◆ **RECORDED DATA**
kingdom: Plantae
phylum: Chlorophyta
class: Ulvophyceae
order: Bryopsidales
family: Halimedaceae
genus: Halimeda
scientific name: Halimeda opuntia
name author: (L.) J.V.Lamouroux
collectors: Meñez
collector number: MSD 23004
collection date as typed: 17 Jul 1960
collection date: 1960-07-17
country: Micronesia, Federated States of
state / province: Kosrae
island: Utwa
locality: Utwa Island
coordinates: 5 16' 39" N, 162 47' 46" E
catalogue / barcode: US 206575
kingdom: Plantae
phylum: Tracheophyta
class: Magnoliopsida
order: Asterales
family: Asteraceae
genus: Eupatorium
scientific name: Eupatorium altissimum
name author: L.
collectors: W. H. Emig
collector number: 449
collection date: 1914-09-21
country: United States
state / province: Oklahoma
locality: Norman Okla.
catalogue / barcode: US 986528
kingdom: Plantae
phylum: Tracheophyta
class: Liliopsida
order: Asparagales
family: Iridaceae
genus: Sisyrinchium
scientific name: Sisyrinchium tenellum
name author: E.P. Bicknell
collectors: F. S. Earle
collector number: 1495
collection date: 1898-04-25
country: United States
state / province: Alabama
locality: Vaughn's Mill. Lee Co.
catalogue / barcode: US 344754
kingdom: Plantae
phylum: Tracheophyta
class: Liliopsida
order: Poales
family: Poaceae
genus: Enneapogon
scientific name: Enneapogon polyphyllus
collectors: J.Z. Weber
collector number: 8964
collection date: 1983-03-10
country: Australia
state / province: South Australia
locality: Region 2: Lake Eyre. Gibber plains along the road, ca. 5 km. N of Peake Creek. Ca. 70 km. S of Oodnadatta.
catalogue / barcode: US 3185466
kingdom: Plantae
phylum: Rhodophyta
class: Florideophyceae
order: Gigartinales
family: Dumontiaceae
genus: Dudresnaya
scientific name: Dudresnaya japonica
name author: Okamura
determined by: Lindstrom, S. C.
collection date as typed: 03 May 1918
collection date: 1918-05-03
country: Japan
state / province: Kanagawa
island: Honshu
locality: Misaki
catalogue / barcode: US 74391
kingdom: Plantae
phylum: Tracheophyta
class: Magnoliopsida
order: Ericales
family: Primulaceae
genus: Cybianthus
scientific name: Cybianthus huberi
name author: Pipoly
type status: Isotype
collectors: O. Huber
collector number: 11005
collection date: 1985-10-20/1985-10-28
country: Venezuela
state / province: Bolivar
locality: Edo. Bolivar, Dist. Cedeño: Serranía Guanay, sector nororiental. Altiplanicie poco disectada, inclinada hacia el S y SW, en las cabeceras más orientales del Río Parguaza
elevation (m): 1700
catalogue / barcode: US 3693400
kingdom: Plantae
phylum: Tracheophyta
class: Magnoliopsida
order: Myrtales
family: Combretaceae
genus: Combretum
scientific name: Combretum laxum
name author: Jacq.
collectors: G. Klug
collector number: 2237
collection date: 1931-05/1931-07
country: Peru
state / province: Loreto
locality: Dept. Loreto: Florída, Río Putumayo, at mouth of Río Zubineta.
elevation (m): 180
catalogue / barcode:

◆ **YOUR GOAL**
Copy out the lines of the records starting at the line that contains "collection date: 1985-10-20/1985-10-28" and ending at the line that contains "genus: Combretum", keeping every character unchanged.

◆ **SOLUTION TO THIS PROBLEM**
collection date: 1985-10-20/1985-10-28
country: Venezuela
state / province: Bolivar
locality: Edo. Bolivar, Dist. Cedeño: Serranía Guanay, sector nororiental. Altiplanicie poco disectada, inclinada hacia el S y SW, en las cabeceras más orientales del Río Parguaza
elevation (m): 1700
catalogue / barcode: US 3693400
kingdom: Plantae
phylum: Tracheophyta
class: Magnoliopsida
order: Myrtales
family: Combretaceae
genus: Combretum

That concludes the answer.